↓↓↓
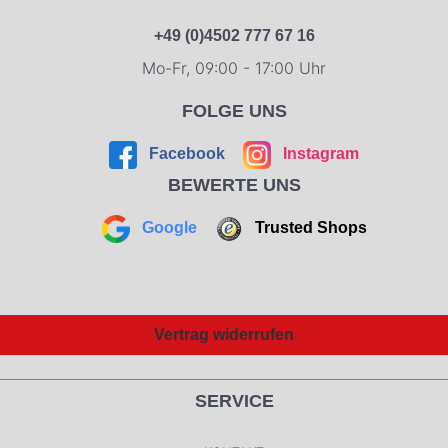
+49 (0)4502 777 67 16
Mo-Fr, 09:00 - 17:00 Uhr
FOLGE UNS
Facebook
Instagram
BEWERTE UNS
Google
Trusted Shops
Vertrag widerrufen
SERVICE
↑↑↑
* Assignment: Although the records contain pictures, return only their text, exactly as written.

* Exercise output:
+49 (0)4502 777 67 16
Mo-Fr, 09:00 - 17:00 Uhr
FOLGE UNS
Facebook
Instagram
BEWERTE UNS
Google
Trusted Shops
Vertrag widerrufen
SERVICE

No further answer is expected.